Edward supposed the first-class passengers were, for the most part, good enough people but, to his jaundiced eye, they appeared a seedy set – American millionaires, their women decorated
like Christmas trees, and every kind of mountebank and charlatan. He recognised one South American card-sharp he had punched in the face on a railway train out of Valparaíso three years
before. Edward watched him playing poker with a Hollywood producer and his girlfriend and, as he was pondering whether or not to warn them that they were about to be fleeced, the man caught his eye
and had the gall to give him a wink. Edward supposed he ought to advise the company that there were sharks on board even if there were none in the ocean, but how to distinguish the predators from
their victims? He decided he did not care enough to work it out.
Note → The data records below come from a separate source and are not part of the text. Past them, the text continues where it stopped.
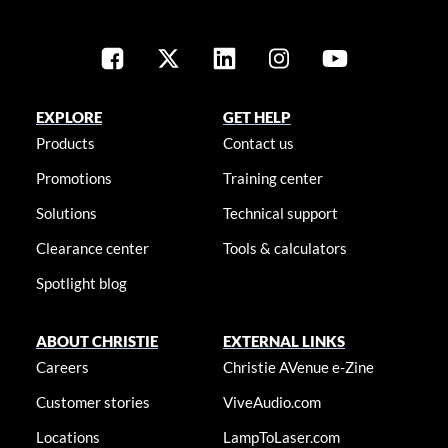
EXPLORE
GET HELP
Products
Contact us
Promotions
Training center
Solutions
Technical support
Clearance center
Tools & calculators
Spotlight blog
ABOUT CHRISTIE
EXTERNAL LINKS
Careers
Christie AVenue e-Zine
Customer stories
ViveAudio.com
Locations
LampToLaser.com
One evening, at dinner in the art deco glory of the first-class Café Grill, a little actress, her hair unnaturally blonde and
her lips coated in vermilion – attached, he thought, to a German businessman of quite staggering corpulence – offered herself to him for dessert and he had suddenly felt disgusted with
himself and the company he was keeping.
Yes, it was good to be home. He loved New York. It invigorated him; the skyscrapers, the noise, the bustle, even the sight of the policemen, dressed up to look like postmen, gave him an
electrical charge. Each evening, as he walked down Fifth Avenue in the direction of Broadway, he found himself whistling. He had made a host of friends there. He had been elected an honorary member
of the Knickerbocker, the city’s most exclusive club, which he privately thought was even duller and more hidebound than the Athenaeum, but it was in the night-clubs, long after working New
Yorkers had taken to their beds, that he and Amy dined and danced till there was light in the sky. Amy Pageant, the girl on his arm, was Broadway’s newest, brightest star, and the couple had
been fêted in a manner which would have turned him into a conceited ass if he had not realised that their popularity, pleasant though it was, was so much hooey.